ISIS Now Using Even Dogs Strapped With Explosives To Attack Advancing Iraqi Forces
The Islamic State (ISIS) has gone to the dogs—figuratively and even literally.
In what appears to be a sign that it is at its wit's end in coping with battlefield defeats in Mosul, ISIS has apparently "commissioned" even stray dogs and sheep to do its fighting by strapping them with bombs.
One such booby-trapped dog was caught by members of al-Hashd al-Shaabi, or the Popular Mobilization Units, an Iraqi pro-government militia, which posted a video of the poor canine strapped with improvised explosives, Iraqi News reported.
The militia said ISIS is using booby-trapped animals against advancing Iraqi security forces in western Mosul.
"This is the latest from Daesh (ISIS), abusing an animal," one militia fighter says in the video, pointing to the dog, which is wired with three bottles filled with explosive materials. "What sin did it commit?" another fighter asks.
Earlier, Iraqi authorities said ISIS fighters booby-trapped sheep to hinder the attack by militia forces on a village near the jihadist stronghold town of Tal Afar.
ISIS has been using booby-trapped vehicles, landmines, weaponised drones and human suicide bombers in fighting the advancing Iraqi government forces, according to Iraqi News.

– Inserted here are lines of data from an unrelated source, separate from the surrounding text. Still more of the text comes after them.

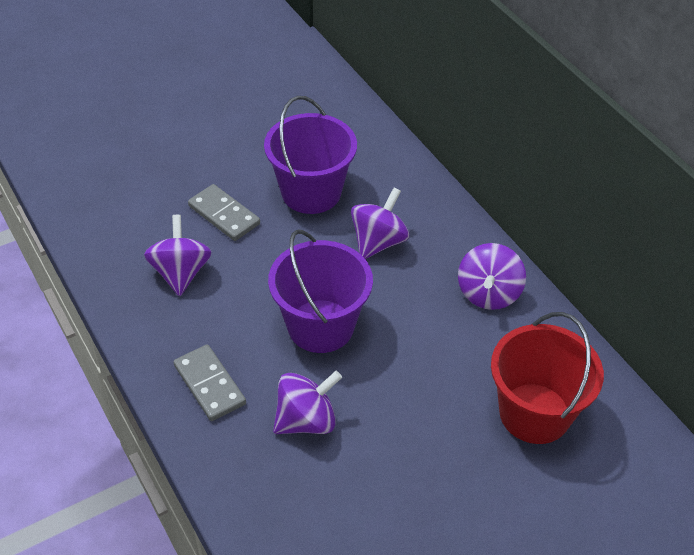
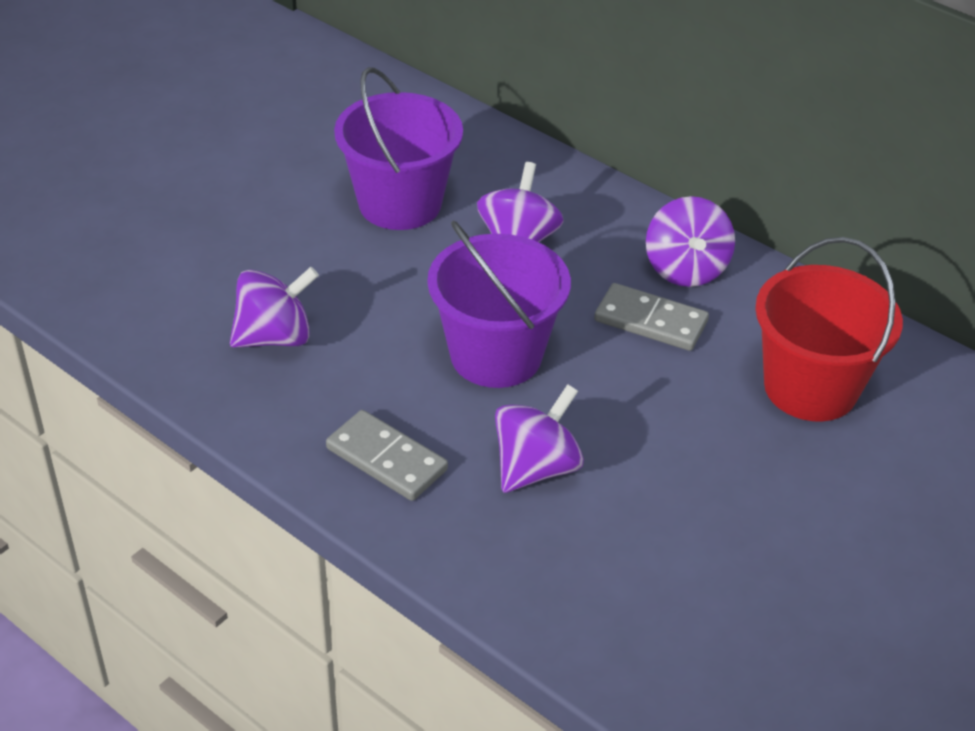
camera: 20 degrees left, 5 degrees down
purple spinning top [144,215,212,296] -> purple spinning top turned 90 degrees clockwise [230,267,319,348]
grey domino [188,184,260,241] -> grey domino moved to [594,283,709,351]

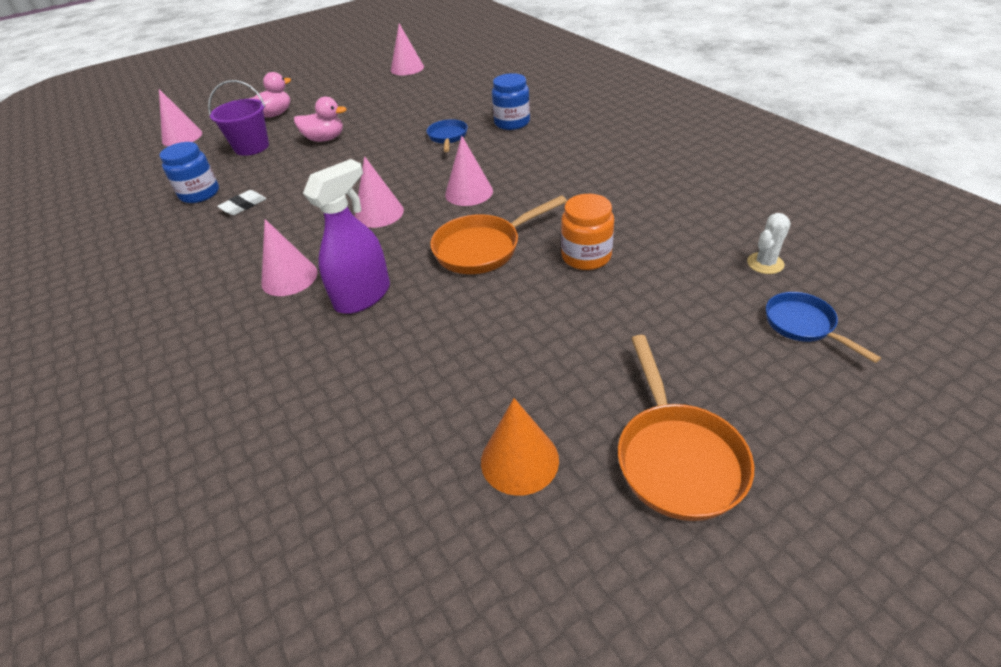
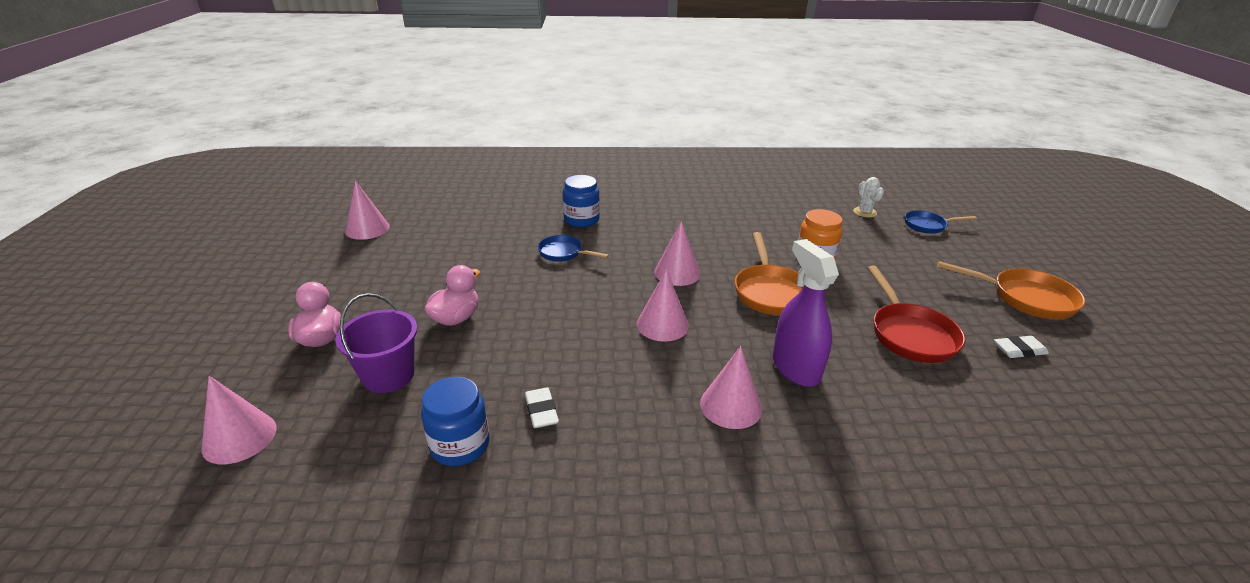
camera: 65 degrees left, 10 degrees down
orange cone [481,398,559,496] -> white eraser [994,336,1049,358]
none -> red pan [867,266,966,363]

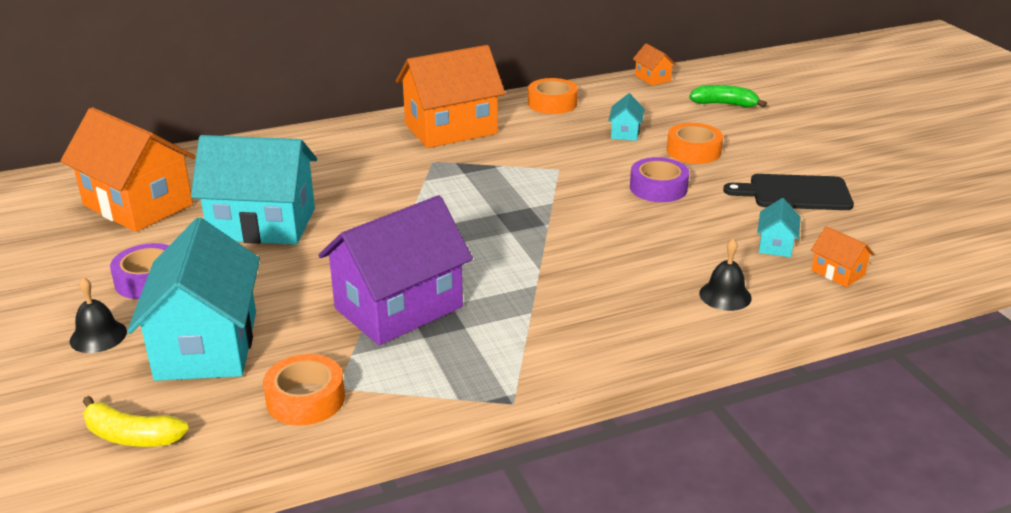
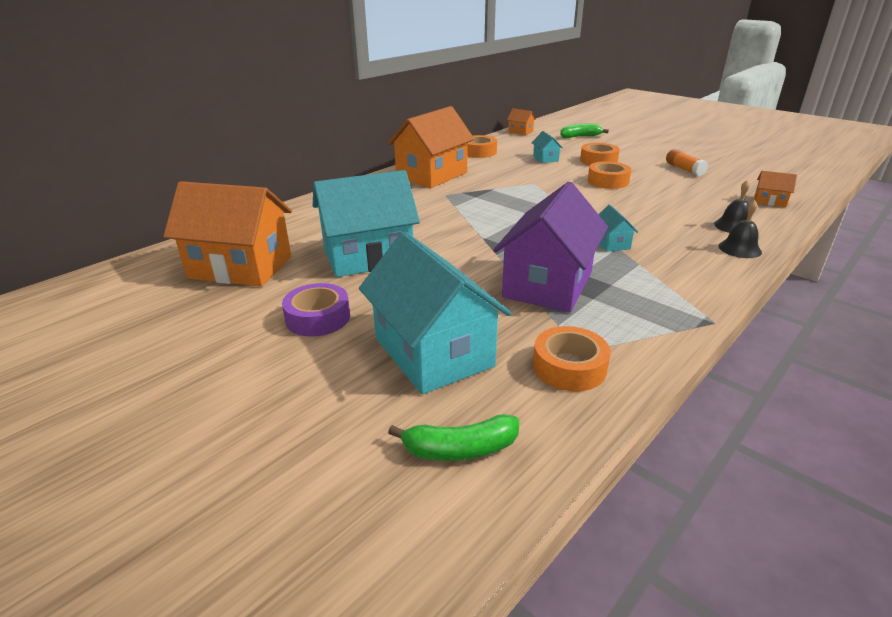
camera: 25 degrees left, 0 degrees up
black bell [70,277,127,353] -> black bell moved to [718,200,762,258]
yellow banana [83,396,189,447] -> green banana [388,414,519,461]
purple tape [630,157,689,202] -> orange tape [588,161,631,189]
black cutting board [723,174,854,210] -> orange glue stick [666,149,708,176]
turquoise house [757,198,800,257] -> turquoise house moved to [599,205,638,252]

The source said the jihadist group has also resorted to deceptive tactics such as using decoy military equipment and camouflage-dressed mannequins to mislead its enemies.

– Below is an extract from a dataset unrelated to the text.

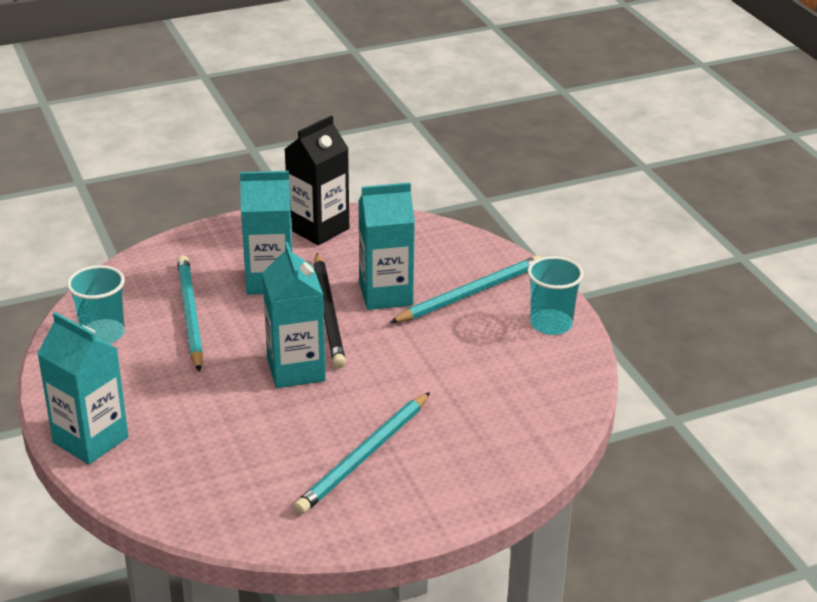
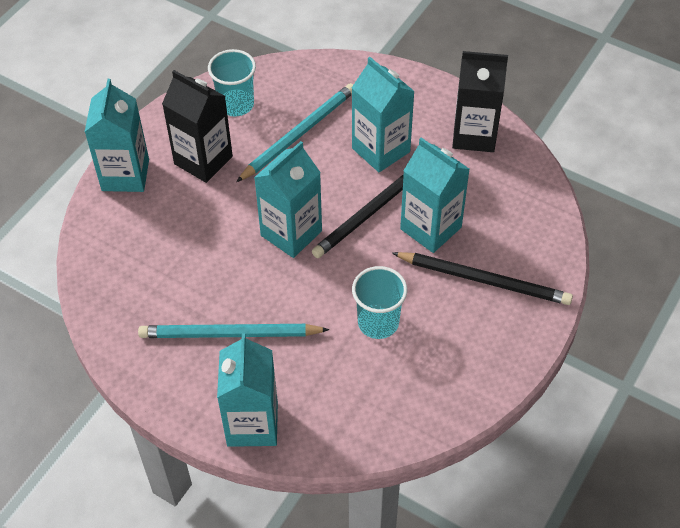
camera: 55 degrees right, 20 degrees up
turquoise pencil [389,255,541,323] -> black pencil [392,252,573,305]
turquoise cup [527,256,584,335] -> turquoise cup moved to [352,266,407,339]
none -> black carton [162,70,233,183]
none -> turquoise carton [217,333,278,447]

Meanwhile, ISIS supreme leader Abu Bakr al-Baghdadi has delivered a speech ordering his fighters to flee urban areas in Mosul, in apparent admission of defeat to U.S.-backed Iraqi forces besieging the city, Iraqi News reported on Wednesday.
Sources said al-Baghdadi made his "farewell speech" to his fighters, ordering them to "flee and hide in mountainous areas" in Iraq and Syria, and kill themselves if encircled by Iraqi troops.
As al-Baghdadi spoke, Iraqi troops closed the last main exit in the ISIS stronghold of western Mosul, according to Iraqi News.
Iraqi government troops have been pushing closer to central Mosul, where various strategic government facilities are located. They earlier retook the city's airport and a large military camp. The troops recaptured the eastern side of Mosul in late January after three months of fighting.
Top U.S. and Iraqi military officials said the ISIS defences in Mosul are fast collapsing amid the continuing coalition airstrikes and the Iraqi ground offensive. They predicted the recapture of western Mosul in six months.